╭──

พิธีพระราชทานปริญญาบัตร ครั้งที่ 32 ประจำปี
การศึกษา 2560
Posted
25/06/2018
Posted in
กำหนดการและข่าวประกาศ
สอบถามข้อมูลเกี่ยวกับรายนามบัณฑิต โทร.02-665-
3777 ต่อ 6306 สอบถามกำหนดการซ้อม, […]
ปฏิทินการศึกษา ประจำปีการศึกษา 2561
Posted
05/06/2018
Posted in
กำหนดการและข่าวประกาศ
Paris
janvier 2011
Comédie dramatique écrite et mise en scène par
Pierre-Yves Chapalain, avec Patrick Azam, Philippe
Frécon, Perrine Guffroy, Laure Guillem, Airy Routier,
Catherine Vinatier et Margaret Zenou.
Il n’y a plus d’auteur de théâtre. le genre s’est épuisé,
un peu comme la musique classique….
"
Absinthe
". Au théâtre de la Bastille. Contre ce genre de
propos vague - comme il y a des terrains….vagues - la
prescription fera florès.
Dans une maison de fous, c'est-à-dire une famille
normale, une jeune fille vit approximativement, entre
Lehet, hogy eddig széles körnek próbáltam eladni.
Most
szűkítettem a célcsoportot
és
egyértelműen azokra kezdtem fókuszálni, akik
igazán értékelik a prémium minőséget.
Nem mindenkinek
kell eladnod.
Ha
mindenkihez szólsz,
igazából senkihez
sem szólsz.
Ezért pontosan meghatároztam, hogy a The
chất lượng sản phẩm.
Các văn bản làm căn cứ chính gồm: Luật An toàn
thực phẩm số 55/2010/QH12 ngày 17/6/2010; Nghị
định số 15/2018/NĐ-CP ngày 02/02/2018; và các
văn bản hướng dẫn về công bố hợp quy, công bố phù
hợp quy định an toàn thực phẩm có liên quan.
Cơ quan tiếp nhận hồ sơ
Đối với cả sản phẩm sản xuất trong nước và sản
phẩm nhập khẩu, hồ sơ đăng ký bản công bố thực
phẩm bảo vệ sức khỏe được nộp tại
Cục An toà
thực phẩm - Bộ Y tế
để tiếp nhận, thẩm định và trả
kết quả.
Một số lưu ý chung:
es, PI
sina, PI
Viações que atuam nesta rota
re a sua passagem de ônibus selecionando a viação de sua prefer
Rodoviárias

╰──

Requirement
Please transcribe the full listing exactly, down to the last line.

Answer below
พิธีพระราชทานปริญญาบัตร ครั้งที่ 32 ประจำปี
การศึกษา 2560
Posted
25/06/2018
Posted in
กำหนดการและข่าวประกาศ
สอบถามข้อมูลเกี่ยวกับรายนามบัณฑิต โทร.02-665-
3777 ต่อ 6306 สอบถามกำหนดการซ้อม, […]
ปฏิทินการศึกษา ประจำปีการศึกษา 2561
Posted
05/06/2018
Posted in
กำหนดการและข่าวประกาศ
Paris
janvier 2011
Comédie dramatique écrite et mise en scène par
Pierre-Yves Chapalain, avec Patrick Azam, Philippe
Frécon, Perrine Guffroy, Laure Guillem, Airy Routier,
Catherine Vinatier et Margaret Zenou.
Il n’y a plus d’auteur de théâtre. le genre s’est épuisé,
un peu comme la musique classique….
"
Absinthe
". Au théâtre de la Bastille. Contre ce genre de
propos vague - comme il y a des terrains….vagues - la
prescription fera florès.
Dans une maison de fous, c'est-à-dire une famille
normale, une jeune fille vit approximativement, entre
Lehet, hogy eddig széles körnek próbáltam eladni.
Most
szűkítettem a célcsoportot
és
egyértelműen azokra kezdtem fókuszálni, akik
igazán értékelik a prémium minőséget.
Nem mindenkinek
kell eladnod.
Ha
mindenkihez szólsz,
igazából senkihez
sem szólsz.
Ezért pontosan meghatároztam, hogy a The
chất lượng sản phẩm.
Các văn bản làm căn cứ chính gồm: Luật An toàn
thực phẩm số 55/2010/QH12 ngày 17/6/2010; Nghị
định số 15/2018/NĐ-CP ngày 02/02/2018; và các
văn bản hướng dẫn về công bố hợp quy, công bố phù
hợp quy định an toàn thực phẩm có liên quan.
Cơ quan tiếp nhận hồ sơ
Đối với cả sản phẩm sản xuất trong nước và sản
phẩm nhập khẩu, hồ sơ đăng ký bản công bố thực
phẩm bảo vệ sức khỏe được nộp tại
Cục An toà
thực phẩm - Bộ Y tế
để tiếp nhận, thẩm định và trả
kết quả.
Một số lưu ý chung:
es, PI
sina, PI
Viações que atuam nesta rota
re a sua passagem de ônibus selecionando a viação de sua prefer
Rodoviárias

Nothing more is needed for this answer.